眉間に深いしわが刻まれており、見るからに息巻いている。
「アリア様。やはりもう代役なんて止めましょう。一日目なのに、毒を盛られたんですよ。危険すぎます!」
「止めないよ。さっきの王妃殿下の様子からすると、毒殺するつもりはなかったんだと思う。不幸な偶然が重なったとしか思えないんだ。原産国のジュピト帝国でも、薔薇と間違えて使う事例が多数存在するくらいだし」
「お人好しも大概になさってください!」
レミィは声を荒らげて、アリアを強く睨みつける。これまでとは違う勢いに、アリアはビクリと身体を震わせた。
「アリア様、よくお聞きください。ベルカント王子殿下はこの春、貴族学園を卒業され、城にお戻りになられました。卒業後から、立太子宣言を控えているいまの時期が、最も危険です。誰かが王子を毒殺しようとしたとしか考えられませんよ!」
レミィの言うことはもっともだった。
ベルカントはこれまで、全寮制の学園という閉ざされて守られた空間にいた。
そのため、王子を害したくても手出しができなかった者もいただろう。
そして、次の春に予定される立太子宣言の儀を済ませれば、王子ベルカントが次代の王となることが確定してしまう。
それを防ぎたい王弟派が動くことも、容易に想像がついた。
毒殺目的としか考えられない。そう強く言い放ったレミィに、アリアはゆったりと首を横に振る。

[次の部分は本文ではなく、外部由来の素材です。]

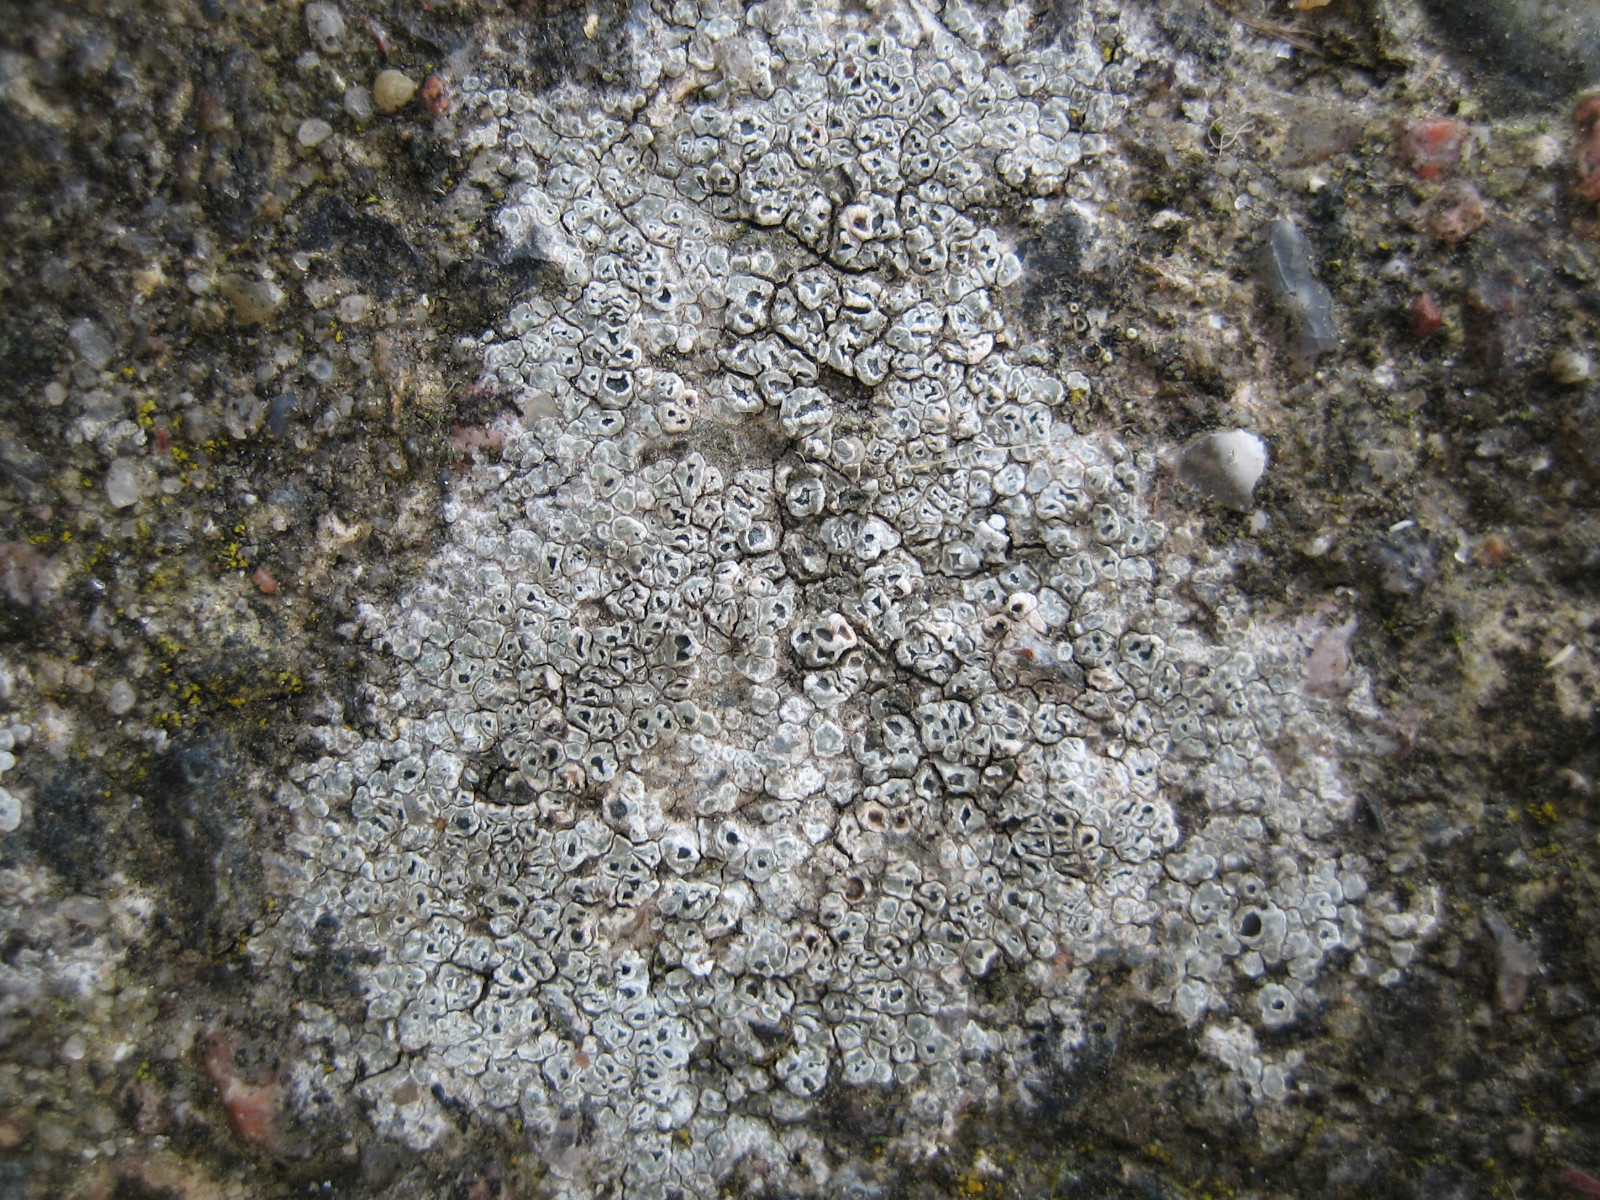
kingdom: Fungi
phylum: Ascomycota
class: Lecanoromycetes
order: Pertusariales
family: Megasporaceae
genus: Circinaria
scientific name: Circinaria contorta
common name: indviklet hulskivelav
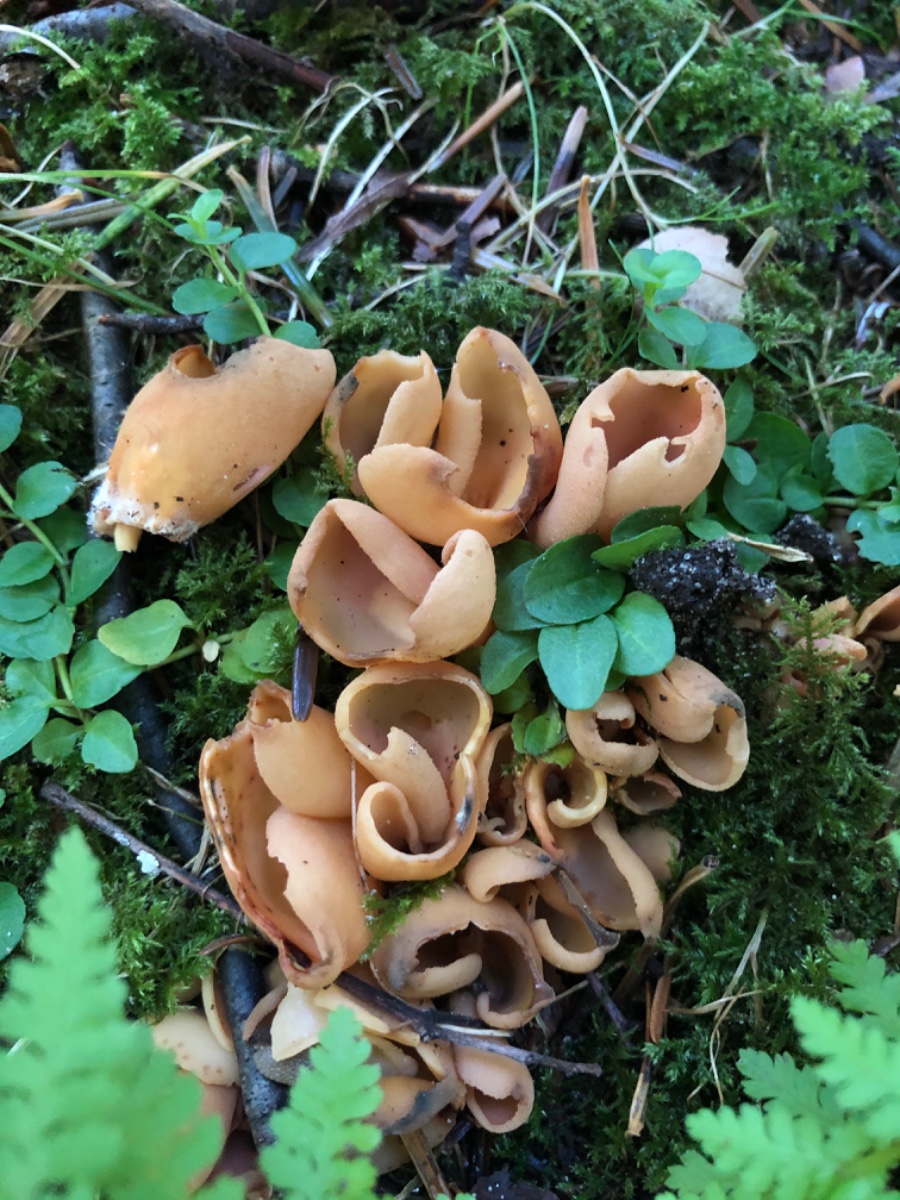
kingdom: Fungi
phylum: Ascomycota
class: Pezizomycetes
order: Pezizales
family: Otideaceae
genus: Otidea
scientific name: Otidea onotica
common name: æsel-ørebæger
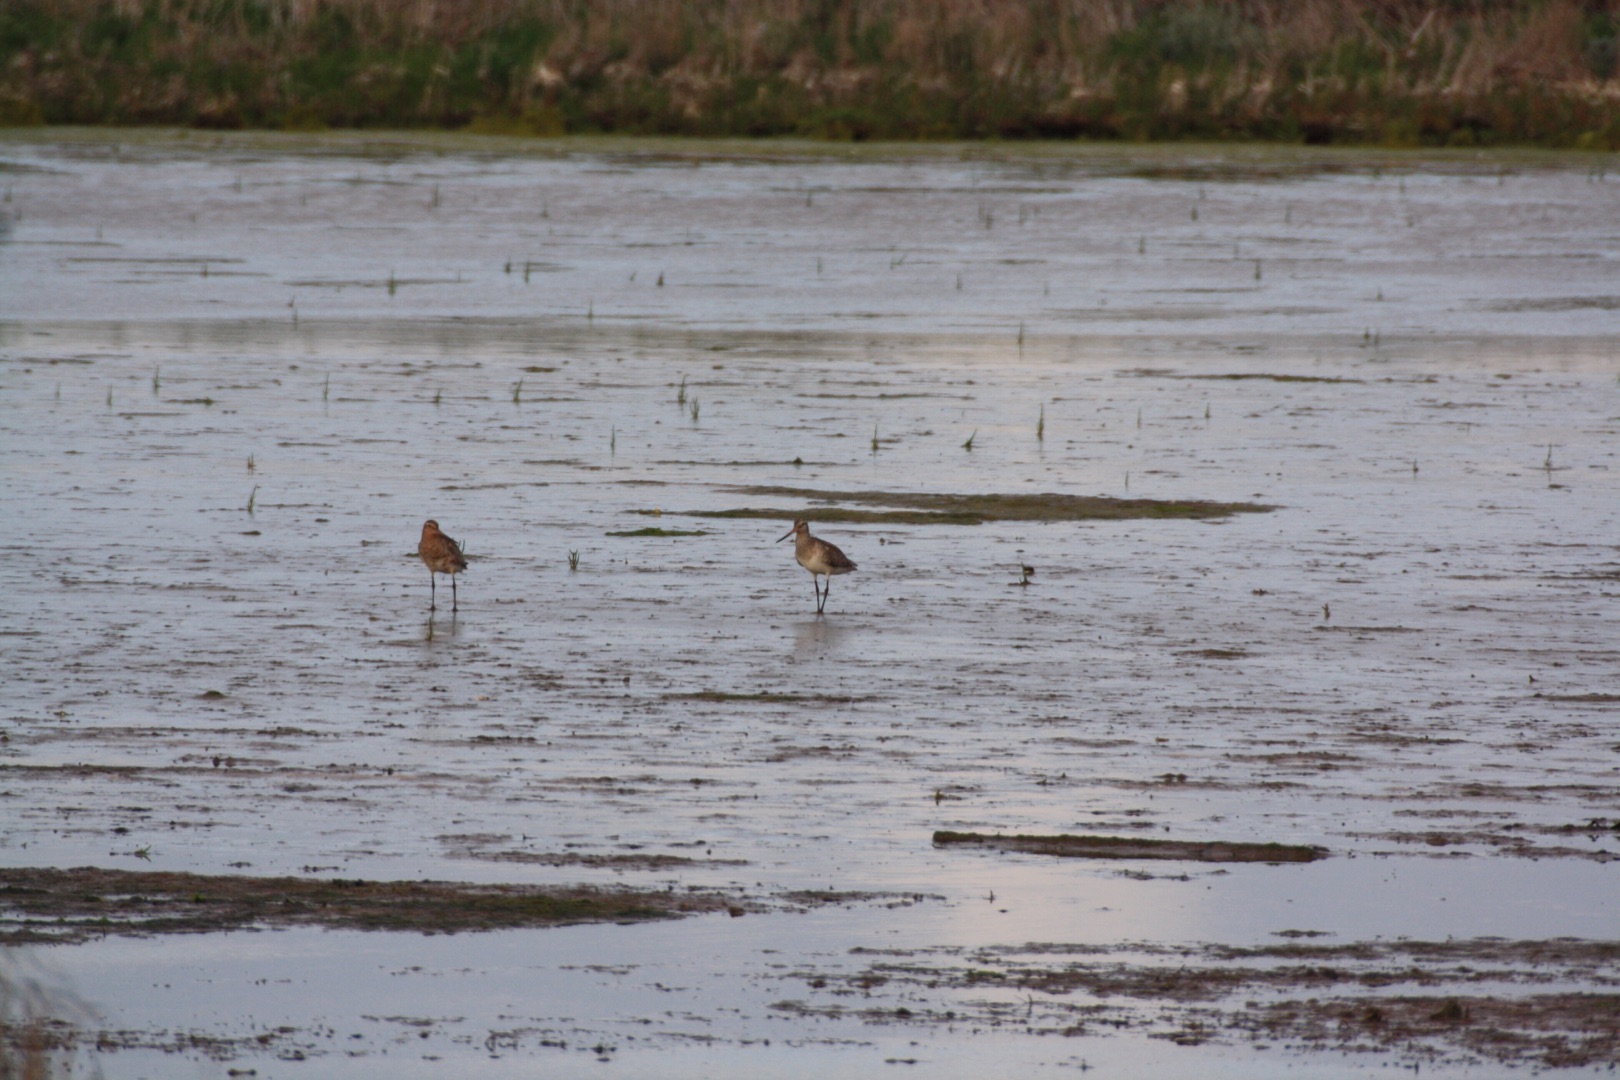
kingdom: Animalia
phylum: Chordata
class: Aves
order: Charadriiformes
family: Scolopacidae
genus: Limosa
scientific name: Limosa lapponica
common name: Lille kobbersneppe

「ううん。絶対に本気じゃない。殺す気なら、アイスティーで出すもの」
「はい?」
困惑するレミィに、アリアはまるで授業をする教師のように語りだした。
「ジュピトローズの毒は、熱に弱いの。もし、水で抽出した紅茶で出されたら、死亡率は80%まで上がってた。けど、熱を加えるだけで毒性は半減する。わざわざ、助かる可能性が高い方法で毒を盛ったりしないでしょ?」
ね? と、にこやかにかわそうとするアリアに、レミィはむっと口を曲げた。
「故意であろうと偶然であろうと、毒を盛られた事実は消えません。王子殿下の代役が危険なことに、変わりはないのですよ」
「危険だったら、なおさら私がやる。兄様に毒なんて盛らせない」
くもりのない真っ直ぐな空色の瞳に、レミィは口元を曲げる。
頑固なのは長い付き合いで知っていたが、ここまで強情で意見を聞き入れようとしないとは思わなかったのだろう。